Abstract

Aim. To improve the results of surgical treatment of patients with acute intestinal obstruction of tumor genesis during radical surgery. Material and methods. Results of observation and treatment of 31 patients with acute colonic obstruction of tumorous genesis at the age from 34 till 72 years are presented. The most frequently observed was rectosigmoidal location of the tumor. The study group included 14 patients (45,2 %), in the control group - 17 (54,8 %). For diagnostic purposes general clinical and biochemical blood tests, ultrasound, MRI, CT, colonoscopy, rectoromonoscopy and video laparoscopy when indicated as well as pathohistological examination of biopsy specimens, taken from macro preparations of removed celiac tumor were carried out. Results and discussion.

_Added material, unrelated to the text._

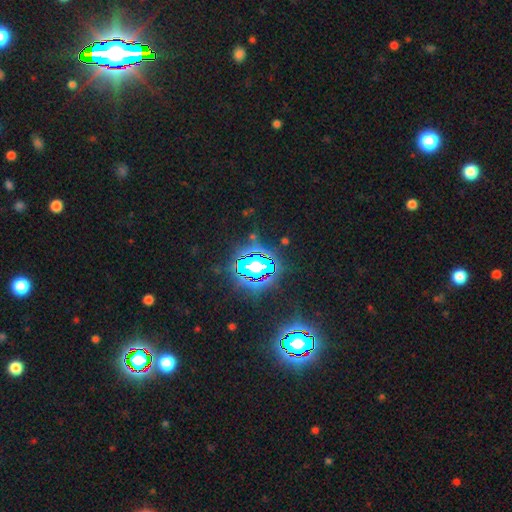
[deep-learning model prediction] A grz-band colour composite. It shows a star or artifact, not a galaxy (83%).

It was found out that more expressed decrease of inflammatory processes and intoxication indexes is observed in the patients of the main group, which were preoperatively prepared according to the method suggested in the clinic; early normalization of the laboratory and instrumental indexes in the postoperative period in comparison with the control group of patients, in which preoperative preparation was performed according to the traditional schemes. In 2 (11,8 %) cases of the control group patients suture inconsistency was revealed, in 3 (17,6 %) cases - purulence of the postoperative wound. In 1 case (5.9 %) lethal outcome was registered due to myocardial infarction. Inflammation of the postoperative wound was observed only in 1 (7,1 %) case among the main group patients. Conclusion. Decompression of the upper section of the bowel loop in combination to enterosorption in the preoperative period is the effective method of the bowel preparation for the radical surgery and promotes to decrease the frequency of the early postoperative purulent-inflammatory complications.